Reduced basis approaches to speed up kinetic transport simulations
ICERM - November 2021
Reduced basis approaches to speed up kinetic transport simulations
Linear kinetic transport equations play a critical role in optical tomography, radiative transfer and neutron transport. The physical and velocity/angular variables that the solution depends on are 6-dimensional, and the problem is inherently multiscale in nature. These features hamper the efficient and accurate numerical simulation of such problems. As part of ICERM’s Spring 2020 program on Model and dimension reduction in uncertain and dynamic systems, Yanlai Chen, Yingda Cheng, Fengyan Li, and Zhichao Peng joined together to work on a reduced order model approach that would allow efficient and robust simulations of linear kinetic transport equations. [Link to: A reduced basis method for radiative transfer equation,
Authors: Zhichao Peng, Yanlai Chen, Yingda Cheng, Fengyan Li
arXiv:2103.07574 https://arxiv.org/abs/2103.07574]
The key observation exploited by the group is that the diffusive limit of these equations (the limit as the Knudsen number goes to zero) hints at the existence of a hidden low-rank structure.
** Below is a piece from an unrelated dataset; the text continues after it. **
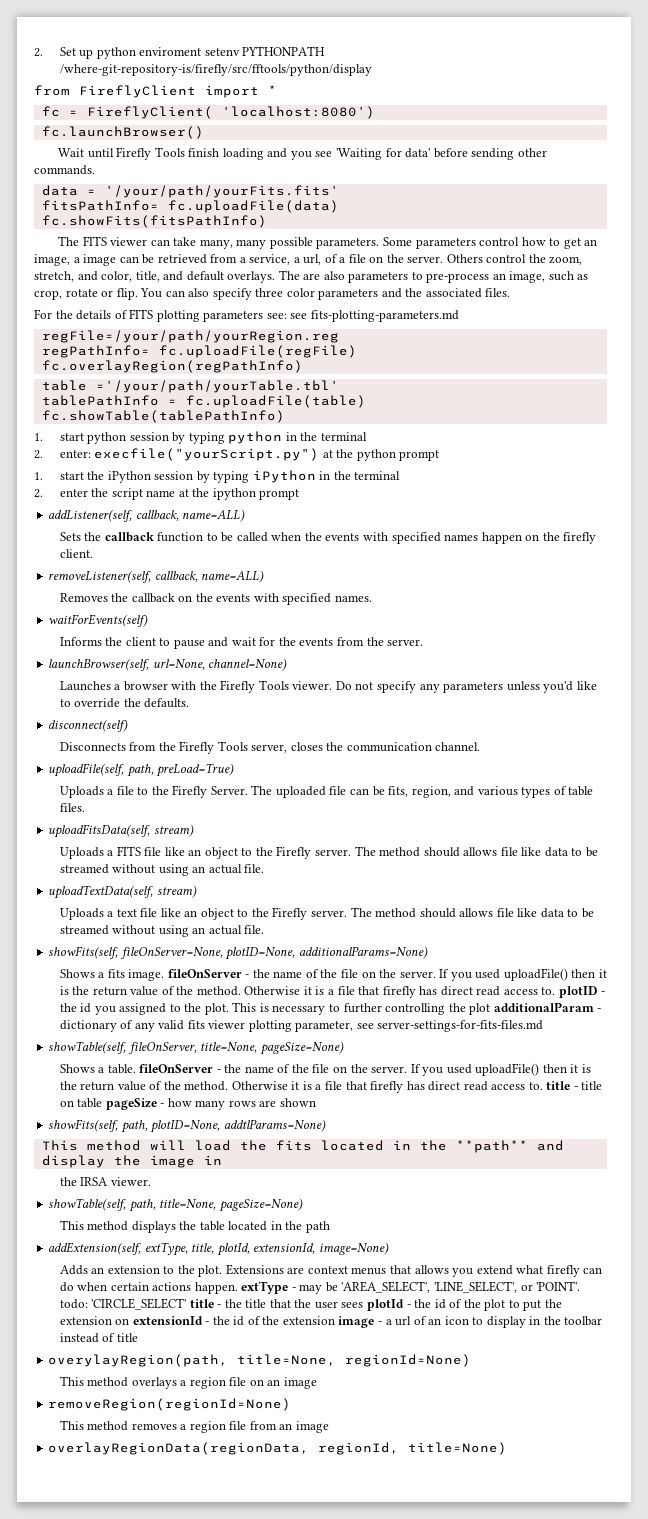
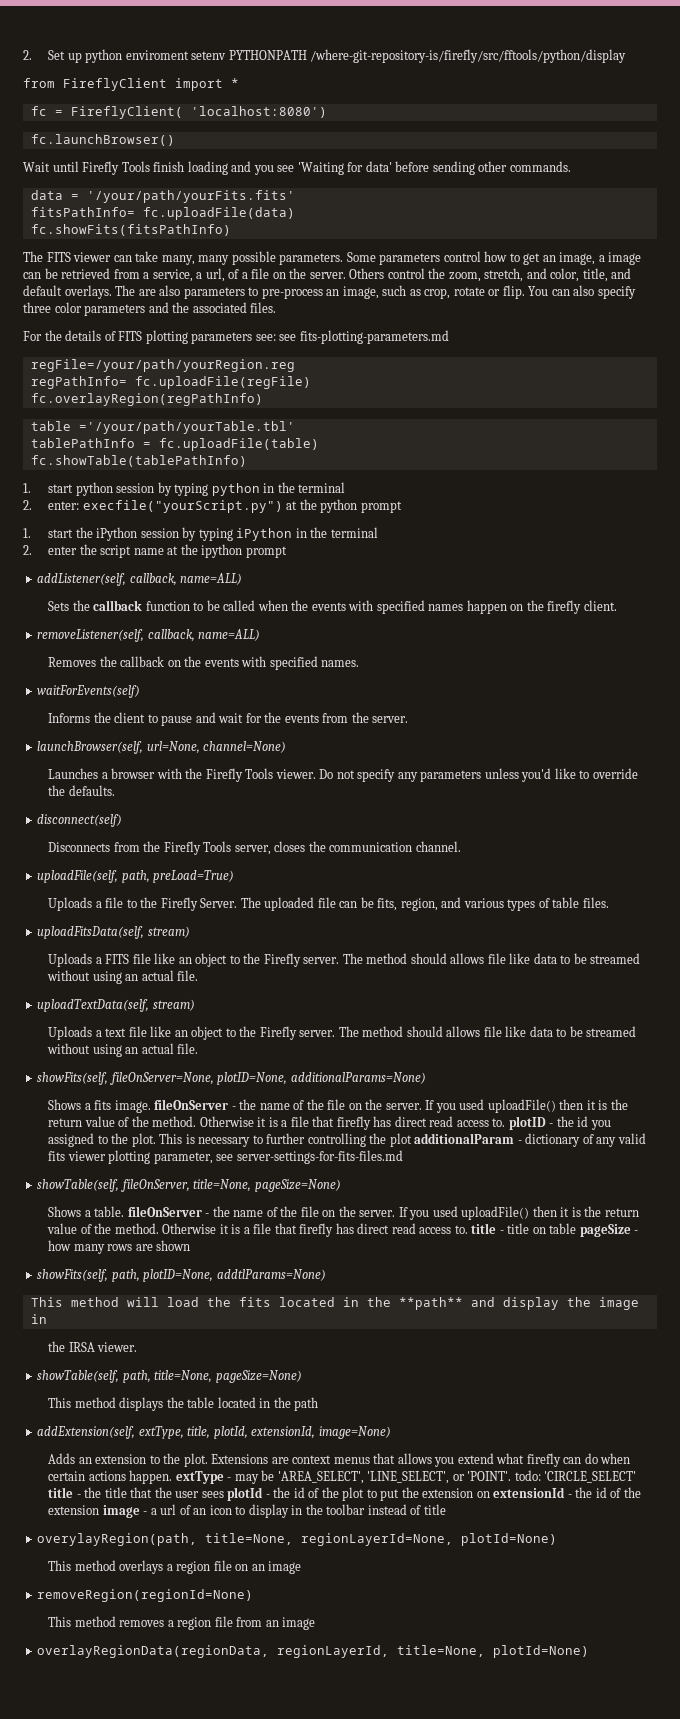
[345,1354,472,1367] regionId=None) -> [301,1533,558,1546] regionLayerId=None, plotId=None)
[318,1442,508,1455] regionId, title=None) -> [277,1645,590,1658] regionLayerId, title=None, plotId=None)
Leveraging this idea, they designed and tested an angular-space reduced order model for the linear radiative transfer equation. At the core of this approach is an iterative density cascade procedure where the macroscopic density is constructed from reduced basis method (RBM) snapshots, treated explicitly and allowing a transport sweep, and then updated afterwards. A greedy algorithm can then proceed to adaptively select the representative samples in the angular space and form a surrogate solution space. This novel approach is used as an inner-layer solver of a multi-layer framework that enables robust and accurate reduction across parameter and angular spaces.
The figure above shows that, for two different sample problems, the reduced order model (bottom half) captures the solution well compared to the full order model (top half). This is confirmed by rigorous accuracy and efficiency studies that revealed a 6x speedup for two physical and one angular dimensions while committing an error of less than 1%. More dramatic savings are expected when either the dimension is higher or when the kinetic system is parametrized.